The Marietta firm of Hill Macdonald, LLC, delivers practical perspectives and strong advocacy for resolving these complex family law matters. Our Marietta child custody attorneys have 25 years of combined experience in mediating, negotiating and litigating child custody and child support. Our familiarity with Georgia family law and the local judges of Cobb, Fulton and Cherokee counties helps us develop the right legal strategies for the most favorable outcome for you.
We emphasize workable solutions over spiteful or shortsighted tactics – after the dust clears, you will always be co-parents, putting trust and communication at a premium.
In The Best Interests Of The Children
Our skilled lawyers can capably address all issues relating to your children:
- Contested custody proceedings
- Negotiating joint custody and parenting plans
- Initial determination of child support
- Post-decree modifications or parent relocation
- Enforcement and contempt of court
- Paternity and legitimation (unmarried parents)
- Domestic violence protection orders
Even after court orders are finalized, we can assist you with appeals of family court rulings.
Answers To Common Custody And Support Questions
It’s natural to have many questions when going through a child custody or support matter. Below, we’ve answered some of the most common questions we hear from clients and prospective clients.
What is the most likely custody arrangement in Georgia?
As mentioned above, Georgia courts are required to make custody decisions in the best interests of children. In many cases, judges find that keeping both parents actively involved is in the children’s best interests (barring a history of neglect, abuse or other problems). Therefore, the most likely outcome would be some sort of shared physical custody between the two parents along with shared legal custody (decision-making authority).

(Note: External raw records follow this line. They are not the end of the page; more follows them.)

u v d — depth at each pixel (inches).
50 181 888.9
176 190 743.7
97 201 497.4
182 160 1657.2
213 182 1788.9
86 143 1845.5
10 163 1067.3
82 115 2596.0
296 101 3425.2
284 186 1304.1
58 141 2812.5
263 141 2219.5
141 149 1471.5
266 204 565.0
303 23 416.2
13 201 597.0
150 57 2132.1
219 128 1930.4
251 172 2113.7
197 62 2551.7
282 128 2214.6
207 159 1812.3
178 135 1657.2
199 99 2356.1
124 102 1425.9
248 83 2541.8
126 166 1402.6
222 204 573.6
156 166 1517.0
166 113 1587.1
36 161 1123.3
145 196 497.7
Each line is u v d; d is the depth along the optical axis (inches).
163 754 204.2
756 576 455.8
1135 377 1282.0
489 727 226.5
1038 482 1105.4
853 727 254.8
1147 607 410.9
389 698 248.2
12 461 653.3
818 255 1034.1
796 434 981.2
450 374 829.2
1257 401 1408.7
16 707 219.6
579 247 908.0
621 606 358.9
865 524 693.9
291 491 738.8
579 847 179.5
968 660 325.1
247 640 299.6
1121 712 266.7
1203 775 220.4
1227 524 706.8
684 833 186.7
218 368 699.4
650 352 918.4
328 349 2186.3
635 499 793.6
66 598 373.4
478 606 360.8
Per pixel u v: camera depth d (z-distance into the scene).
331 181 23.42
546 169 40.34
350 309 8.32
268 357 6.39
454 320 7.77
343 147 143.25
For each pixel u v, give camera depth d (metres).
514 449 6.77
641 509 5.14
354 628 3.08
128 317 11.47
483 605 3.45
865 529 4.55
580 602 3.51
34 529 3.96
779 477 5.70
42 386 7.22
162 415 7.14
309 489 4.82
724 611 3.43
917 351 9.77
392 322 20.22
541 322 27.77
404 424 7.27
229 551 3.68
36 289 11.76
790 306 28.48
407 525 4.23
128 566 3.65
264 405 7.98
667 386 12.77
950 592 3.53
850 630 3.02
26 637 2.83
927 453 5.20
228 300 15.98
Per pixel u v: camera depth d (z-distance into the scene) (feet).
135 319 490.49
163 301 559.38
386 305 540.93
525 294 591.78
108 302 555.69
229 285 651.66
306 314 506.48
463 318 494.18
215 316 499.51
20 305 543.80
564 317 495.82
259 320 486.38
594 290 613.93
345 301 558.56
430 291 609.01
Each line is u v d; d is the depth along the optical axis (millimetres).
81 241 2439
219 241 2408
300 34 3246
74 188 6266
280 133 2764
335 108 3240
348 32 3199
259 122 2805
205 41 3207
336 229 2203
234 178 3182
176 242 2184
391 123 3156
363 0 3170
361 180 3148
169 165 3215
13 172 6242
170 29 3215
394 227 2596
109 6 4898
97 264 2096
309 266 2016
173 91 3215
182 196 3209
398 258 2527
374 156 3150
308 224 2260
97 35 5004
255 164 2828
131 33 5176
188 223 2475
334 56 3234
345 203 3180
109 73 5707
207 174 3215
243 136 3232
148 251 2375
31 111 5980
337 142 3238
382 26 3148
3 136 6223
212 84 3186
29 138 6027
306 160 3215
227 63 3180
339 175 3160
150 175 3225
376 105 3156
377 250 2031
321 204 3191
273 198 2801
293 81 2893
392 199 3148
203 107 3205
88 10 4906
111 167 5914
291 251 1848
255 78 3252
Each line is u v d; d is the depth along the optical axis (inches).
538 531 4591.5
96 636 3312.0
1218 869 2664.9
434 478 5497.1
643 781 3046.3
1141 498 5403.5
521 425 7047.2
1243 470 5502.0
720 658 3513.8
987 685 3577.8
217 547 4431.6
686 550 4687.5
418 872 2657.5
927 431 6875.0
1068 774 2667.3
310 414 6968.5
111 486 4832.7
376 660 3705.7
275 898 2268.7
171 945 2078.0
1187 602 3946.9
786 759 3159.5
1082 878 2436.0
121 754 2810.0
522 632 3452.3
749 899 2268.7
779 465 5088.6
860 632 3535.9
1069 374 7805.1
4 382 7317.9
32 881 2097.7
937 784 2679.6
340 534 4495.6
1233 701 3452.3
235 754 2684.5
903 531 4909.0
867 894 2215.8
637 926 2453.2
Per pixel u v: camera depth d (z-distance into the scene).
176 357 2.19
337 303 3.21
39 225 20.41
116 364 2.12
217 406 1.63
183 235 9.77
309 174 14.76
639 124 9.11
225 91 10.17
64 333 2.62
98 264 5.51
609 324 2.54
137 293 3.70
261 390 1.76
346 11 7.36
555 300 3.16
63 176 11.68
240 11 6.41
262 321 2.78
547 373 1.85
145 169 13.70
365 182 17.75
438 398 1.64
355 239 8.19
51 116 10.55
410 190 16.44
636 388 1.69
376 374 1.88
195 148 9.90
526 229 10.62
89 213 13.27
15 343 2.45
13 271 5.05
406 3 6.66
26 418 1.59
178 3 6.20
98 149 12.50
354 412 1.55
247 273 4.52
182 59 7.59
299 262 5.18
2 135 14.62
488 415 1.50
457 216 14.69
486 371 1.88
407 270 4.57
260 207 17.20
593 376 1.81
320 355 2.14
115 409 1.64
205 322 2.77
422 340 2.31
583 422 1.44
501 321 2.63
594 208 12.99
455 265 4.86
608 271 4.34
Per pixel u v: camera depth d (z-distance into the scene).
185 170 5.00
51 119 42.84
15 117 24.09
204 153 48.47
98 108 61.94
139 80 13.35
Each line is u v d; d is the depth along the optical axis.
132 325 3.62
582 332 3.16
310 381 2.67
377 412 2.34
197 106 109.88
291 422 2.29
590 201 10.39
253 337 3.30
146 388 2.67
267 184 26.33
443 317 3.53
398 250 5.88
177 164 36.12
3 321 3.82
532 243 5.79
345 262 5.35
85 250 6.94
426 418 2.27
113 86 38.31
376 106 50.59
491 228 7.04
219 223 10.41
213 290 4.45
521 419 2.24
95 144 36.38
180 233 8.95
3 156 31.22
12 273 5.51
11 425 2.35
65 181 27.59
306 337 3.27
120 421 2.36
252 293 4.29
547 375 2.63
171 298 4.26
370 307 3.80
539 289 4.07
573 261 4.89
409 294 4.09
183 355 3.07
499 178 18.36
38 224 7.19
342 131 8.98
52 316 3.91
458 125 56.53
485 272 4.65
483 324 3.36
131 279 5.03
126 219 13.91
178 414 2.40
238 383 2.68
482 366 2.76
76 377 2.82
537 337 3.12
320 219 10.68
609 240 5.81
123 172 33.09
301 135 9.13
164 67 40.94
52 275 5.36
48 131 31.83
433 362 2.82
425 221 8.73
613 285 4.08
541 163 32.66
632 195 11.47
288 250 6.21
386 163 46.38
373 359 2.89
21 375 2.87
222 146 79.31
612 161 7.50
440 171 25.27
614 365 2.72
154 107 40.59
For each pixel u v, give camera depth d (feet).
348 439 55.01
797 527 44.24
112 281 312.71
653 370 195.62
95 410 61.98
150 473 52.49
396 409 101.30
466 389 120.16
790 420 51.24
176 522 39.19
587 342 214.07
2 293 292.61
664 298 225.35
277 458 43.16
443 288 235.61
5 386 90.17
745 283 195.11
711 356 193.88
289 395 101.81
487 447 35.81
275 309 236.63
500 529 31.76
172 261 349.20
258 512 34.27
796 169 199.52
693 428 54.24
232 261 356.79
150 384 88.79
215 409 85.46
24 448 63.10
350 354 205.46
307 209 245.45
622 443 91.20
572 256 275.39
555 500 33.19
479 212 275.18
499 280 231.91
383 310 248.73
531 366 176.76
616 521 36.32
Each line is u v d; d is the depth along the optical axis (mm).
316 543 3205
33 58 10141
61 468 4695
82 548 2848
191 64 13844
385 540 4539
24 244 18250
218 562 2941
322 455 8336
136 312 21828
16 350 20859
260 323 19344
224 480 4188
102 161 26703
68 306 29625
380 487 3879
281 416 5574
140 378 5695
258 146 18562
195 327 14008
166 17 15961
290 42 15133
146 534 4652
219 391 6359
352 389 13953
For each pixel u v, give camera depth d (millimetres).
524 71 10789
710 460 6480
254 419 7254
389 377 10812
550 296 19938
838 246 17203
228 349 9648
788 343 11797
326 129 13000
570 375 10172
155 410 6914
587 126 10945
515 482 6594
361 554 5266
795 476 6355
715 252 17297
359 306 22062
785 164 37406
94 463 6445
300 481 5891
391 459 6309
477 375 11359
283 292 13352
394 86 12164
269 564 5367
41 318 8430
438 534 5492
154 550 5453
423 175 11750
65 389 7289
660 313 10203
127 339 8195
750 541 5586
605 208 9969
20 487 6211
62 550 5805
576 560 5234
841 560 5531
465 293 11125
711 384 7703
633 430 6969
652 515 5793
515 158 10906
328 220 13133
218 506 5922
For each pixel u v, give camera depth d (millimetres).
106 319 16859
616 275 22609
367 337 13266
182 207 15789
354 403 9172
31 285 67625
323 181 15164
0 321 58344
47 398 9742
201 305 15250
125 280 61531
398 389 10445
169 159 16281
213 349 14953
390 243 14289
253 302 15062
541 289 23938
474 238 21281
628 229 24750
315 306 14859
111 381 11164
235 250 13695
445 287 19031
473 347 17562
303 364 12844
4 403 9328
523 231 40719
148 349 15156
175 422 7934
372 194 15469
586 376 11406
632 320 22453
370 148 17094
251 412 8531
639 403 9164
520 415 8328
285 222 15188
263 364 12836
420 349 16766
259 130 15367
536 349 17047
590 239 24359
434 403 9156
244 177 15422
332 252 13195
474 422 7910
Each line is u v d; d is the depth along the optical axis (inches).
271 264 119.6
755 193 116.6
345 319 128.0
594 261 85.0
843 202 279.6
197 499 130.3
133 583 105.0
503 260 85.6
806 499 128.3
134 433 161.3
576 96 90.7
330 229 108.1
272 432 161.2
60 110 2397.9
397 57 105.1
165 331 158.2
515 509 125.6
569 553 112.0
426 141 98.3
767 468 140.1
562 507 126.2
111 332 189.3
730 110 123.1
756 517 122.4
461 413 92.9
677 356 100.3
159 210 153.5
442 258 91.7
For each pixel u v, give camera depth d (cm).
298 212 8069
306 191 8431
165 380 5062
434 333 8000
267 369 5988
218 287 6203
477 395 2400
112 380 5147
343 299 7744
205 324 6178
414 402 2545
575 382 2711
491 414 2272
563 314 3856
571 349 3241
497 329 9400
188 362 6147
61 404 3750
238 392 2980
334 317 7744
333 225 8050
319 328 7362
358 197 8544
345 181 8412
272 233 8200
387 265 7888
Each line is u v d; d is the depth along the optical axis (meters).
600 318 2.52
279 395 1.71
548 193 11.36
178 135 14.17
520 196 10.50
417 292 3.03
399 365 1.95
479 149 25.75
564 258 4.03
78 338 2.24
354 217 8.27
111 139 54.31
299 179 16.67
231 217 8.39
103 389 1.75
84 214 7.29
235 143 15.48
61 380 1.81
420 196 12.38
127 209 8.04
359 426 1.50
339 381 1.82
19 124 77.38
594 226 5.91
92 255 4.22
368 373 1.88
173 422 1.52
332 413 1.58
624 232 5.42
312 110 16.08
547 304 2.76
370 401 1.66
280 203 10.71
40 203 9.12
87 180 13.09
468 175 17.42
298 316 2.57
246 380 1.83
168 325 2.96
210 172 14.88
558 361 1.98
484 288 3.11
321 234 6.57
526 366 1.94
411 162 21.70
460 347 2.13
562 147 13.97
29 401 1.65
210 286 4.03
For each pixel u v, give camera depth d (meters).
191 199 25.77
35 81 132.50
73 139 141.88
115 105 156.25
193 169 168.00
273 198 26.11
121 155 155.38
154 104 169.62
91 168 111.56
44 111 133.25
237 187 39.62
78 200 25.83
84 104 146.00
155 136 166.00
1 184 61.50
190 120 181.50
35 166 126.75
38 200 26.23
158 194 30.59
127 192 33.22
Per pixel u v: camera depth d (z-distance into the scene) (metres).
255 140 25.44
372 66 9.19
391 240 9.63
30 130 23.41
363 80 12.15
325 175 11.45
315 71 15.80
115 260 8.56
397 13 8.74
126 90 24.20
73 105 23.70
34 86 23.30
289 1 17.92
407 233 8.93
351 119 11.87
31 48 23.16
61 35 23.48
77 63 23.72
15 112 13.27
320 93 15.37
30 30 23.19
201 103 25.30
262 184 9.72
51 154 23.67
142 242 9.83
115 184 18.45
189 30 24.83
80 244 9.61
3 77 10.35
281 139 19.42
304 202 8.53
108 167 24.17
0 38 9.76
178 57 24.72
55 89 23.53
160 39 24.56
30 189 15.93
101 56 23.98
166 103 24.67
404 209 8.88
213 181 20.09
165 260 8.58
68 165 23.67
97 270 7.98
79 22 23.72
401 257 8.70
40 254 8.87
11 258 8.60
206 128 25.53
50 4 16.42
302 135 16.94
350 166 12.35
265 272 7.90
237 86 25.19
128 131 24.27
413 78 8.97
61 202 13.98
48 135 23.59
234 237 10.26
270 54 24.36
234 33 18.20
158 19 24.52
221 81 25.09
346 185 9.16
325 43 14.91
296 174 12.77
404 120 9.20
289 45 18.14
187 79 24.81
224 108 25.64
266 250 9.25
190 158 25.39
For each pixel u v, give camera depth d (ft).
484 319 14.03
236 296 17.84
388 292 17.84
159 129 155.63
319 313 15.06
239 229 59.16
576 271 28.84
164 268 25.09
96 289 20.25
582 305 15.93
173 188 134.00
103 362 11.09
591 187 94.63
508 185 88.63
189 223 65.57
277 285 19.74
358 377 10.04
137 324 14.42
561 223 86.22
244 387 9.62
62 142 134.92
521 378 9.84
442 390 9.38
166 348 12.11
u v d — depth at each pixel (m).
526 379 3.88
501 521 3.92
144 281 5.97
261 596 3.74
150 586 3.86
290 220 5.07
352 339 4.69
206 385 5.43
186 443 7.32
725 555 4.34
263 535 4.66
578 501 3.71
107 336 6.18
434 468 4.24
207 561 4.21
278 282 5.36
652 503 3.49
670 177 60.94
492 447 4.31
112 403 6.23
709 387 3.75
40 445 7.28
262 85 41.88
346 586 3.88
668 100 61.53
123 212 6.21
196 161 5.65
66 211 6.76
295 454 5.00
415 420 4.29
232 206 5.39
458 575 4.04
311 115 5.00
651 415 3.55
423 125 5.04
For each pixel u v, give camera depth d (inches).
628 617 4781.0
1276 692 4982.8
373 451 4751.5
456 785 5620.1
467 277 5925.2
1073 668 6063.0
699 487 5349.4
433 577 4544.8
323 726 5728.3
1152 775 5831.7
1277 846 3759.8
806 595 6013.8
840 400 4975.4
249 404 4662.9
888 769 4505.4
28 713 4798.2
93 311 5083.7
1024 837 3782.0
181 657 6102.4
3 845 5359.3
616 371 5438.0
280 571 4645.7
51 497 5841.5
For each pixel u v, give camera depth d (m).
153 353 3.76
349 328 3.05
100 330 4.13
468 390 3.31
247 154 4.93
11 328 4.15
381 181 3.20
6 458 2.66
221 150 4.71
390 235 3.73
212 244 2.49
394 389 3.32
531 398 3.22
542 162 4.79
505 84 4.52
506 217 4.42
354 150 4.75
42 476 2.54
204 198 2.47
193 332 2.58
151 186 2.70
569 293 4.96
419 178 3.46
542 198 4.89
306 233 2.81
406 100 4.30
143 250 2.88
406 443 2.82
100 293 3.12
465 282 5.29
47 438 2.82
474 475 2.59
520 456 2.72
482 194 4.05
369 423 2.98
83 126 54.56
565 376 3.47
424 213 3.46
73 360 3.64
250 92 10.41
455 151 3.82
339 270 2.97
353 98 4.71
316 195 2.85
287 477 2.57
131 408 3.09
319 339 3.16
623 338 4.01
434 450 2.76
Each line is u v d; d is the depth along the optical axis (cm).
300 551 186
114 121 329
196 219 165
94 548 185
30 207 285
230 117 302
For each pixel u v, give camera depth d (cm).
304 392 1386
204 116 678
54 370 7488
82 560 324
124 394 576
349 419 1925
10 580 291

Because it is difficult to split time perfectly equally, it is likely that one parent will be given a greater share of physical custody, but both parents would nonetheless remain a regular presence for their kids.
Is it possible to change custody or support arrangements later on?
Yes, it is, under certain conditions and circumstances. If either parent has experienced a material change that will have an impact on the well-being of the child or children, they or the other parent can petition the court to modify the custody or support order.
Reasons to modify a support order could include a job loss or a substantial change in income. Reasons to modify the custody order could include one parent’s need or desire to relocate with the kids or significant changes in their ability to care for their children due to time or health constraints. We discuss this topic in greater detail on our modifications page.
Does the child get to decide who they live with in Georgia?
The answer is yes, with some important qualifications. First of all, under Georgia law, the child must be age 14 or older to have their stated preference honored. Even then, a judge can decide to overrule the child’s decision if such an arrangement would not be in the child’s best interest.
The important takeaway is that a custody case is not open-and-shut just because a teenager knows which parent they would like to live with after the divorce. It will be important to demonstrate that the preferred arrangement will meet the “best interests” standard.
Sensible Solutions And Aggressive Advocacy
We encourage and enable parents to resolve custody disputes out of court, including the use of alternative dispute resolution. However, sometimes there is no middle ground, the other parent initiates a hostile action, or complex issues must be decided by a judge.
Vic Brown Hill and Brad E. Macdonald are accomplished trial lawyers who prepare for litigation to give you leverage and peace of mind in the event that negotiations do not pan out. We will vigorously defend your interests and pursue your goals, always with your children’s well-being at the heart of the equation.